El libro prohibido en casa de Mirko. Ese por el que quemó sus pertenencias, todo para que yo no pudiera leerlo. La historia de Kunchen y Alexandra, Mirella tiene la versión humana.

Las palabras de ese avin se han quedado grabada en mi cerebro.

«La verdad»

Repite esa voz incorpórea que le atribuí a él. Algo golpea la pared de afuera, ¿una rama? El viento ruge con furia, exhalo, sigo recordando.

«Todo fue un engaño»

Se sintió como yo.

«¿Puede haber descubierto lo mismo?»

Pero si para Mirella no soy real, si para Alexandra, Kunchen nunca lo fue, ¿cómo pueden explicar nuestras comunidades? No tiene sentido, nada lo tiene.

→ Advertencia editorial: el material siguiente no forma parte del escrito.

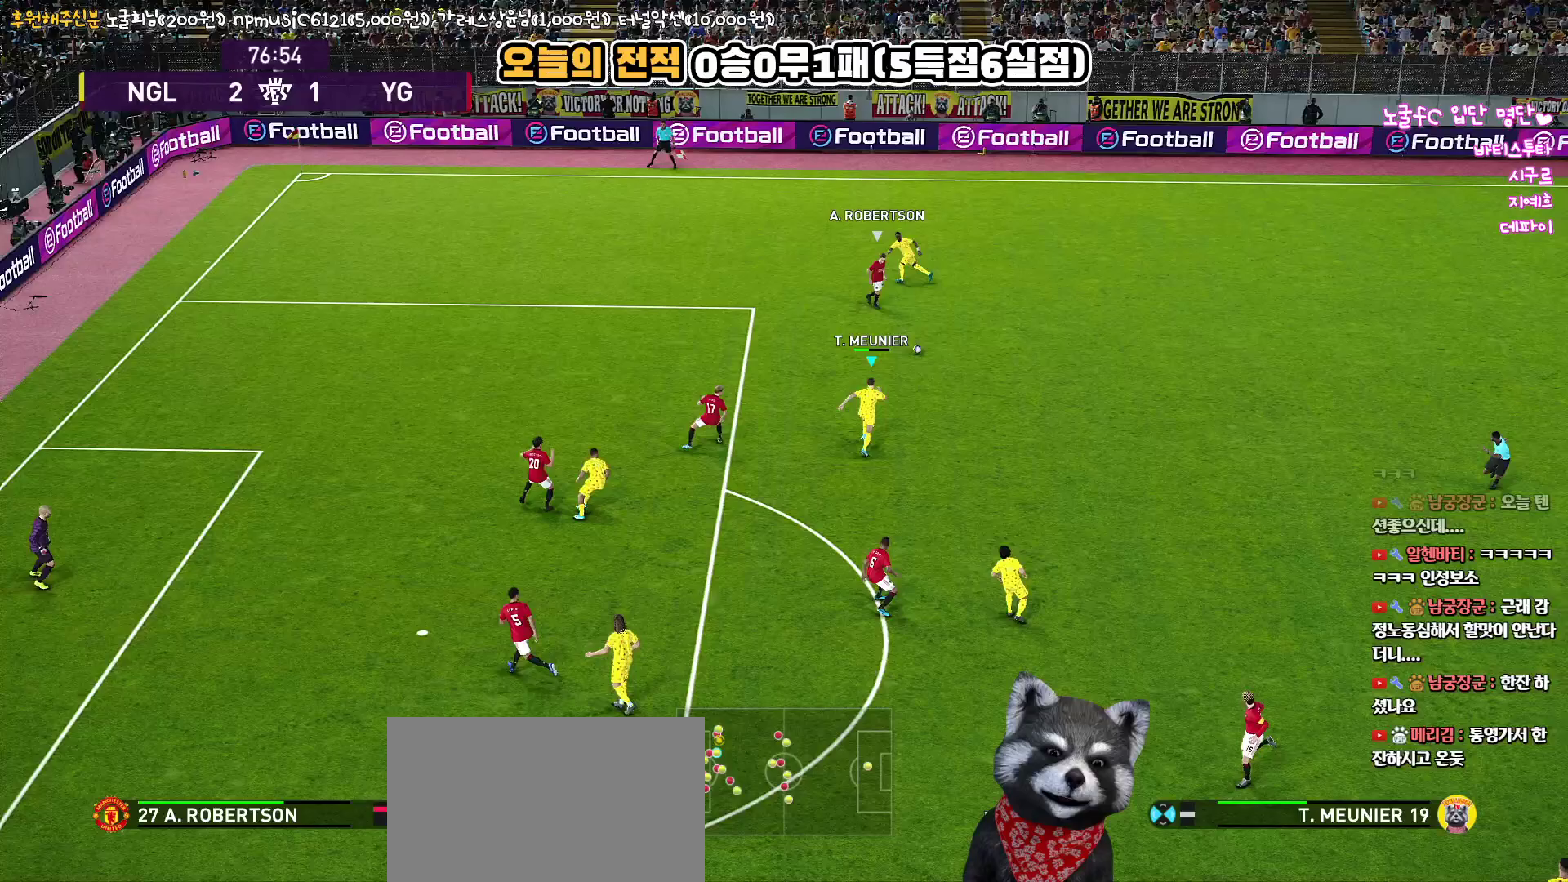
{"buttons": ["L3"], "left_stick": "up-left", "right_stick": "center", "events": [[83, "TRIANGLE", "down"], [250, "TRIANGLE", "up"]]}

Otro trueno, esta vez mucho más potente que los anteriores, ensordece. El sonido que no he logrado identificar afuera aumenta. Una coronilla conocida se asoma por la ventana.

Mirko entra y Verdad se lanza a él dándole la bienvenida. Como si lo estuviera esperando. La miro incrédula y vuelve a mí. Mirella ni siquiera se inmuta.

—Ellie, tienes que detenerte. —Tiene la voz carrasposa y ojos vacíos y negros. Rasguños en el rostro, en los brazos, el cabello más pálido que el mío.

Grito, por el susto que me da verlo así y Ella grita con más fuerza.

—¡¿Este es el acosador?! —Chilla, se estira y toma la manta empapada que ha caído al suelo.

—Elara, para, por favor. Yo quería explicarte, tenía que protegerte. —Apenas le sale la voz, tiembla, está empapado. Parece como si le hubiera caído un árbol encima, o peor.

—¡¿Protegerme?! —Un rayo cae justo afuera de la ventana, tan cerca que puedo sentir el olor a quemado de la corteza del árbol junto a ella.

—¡Elara respóndeme! —Lo mira como si fuera lo más horripilante que existe en el planeta, y en estos instantes lo parece.

—Es Mirko —susurro entre lágrimas—. El acosador nunca existió. Lo que pasa es que es un mentiroso.

—Haz que se detenga, por favor. No podemos más. —Mirko se arrodilla, está llorando, desesperado—. La marea subió, los sótanos se han inundado, la ciudad está en caos.

«¿Quién se ha creído?»

Después de todo el daño, de las mentiras.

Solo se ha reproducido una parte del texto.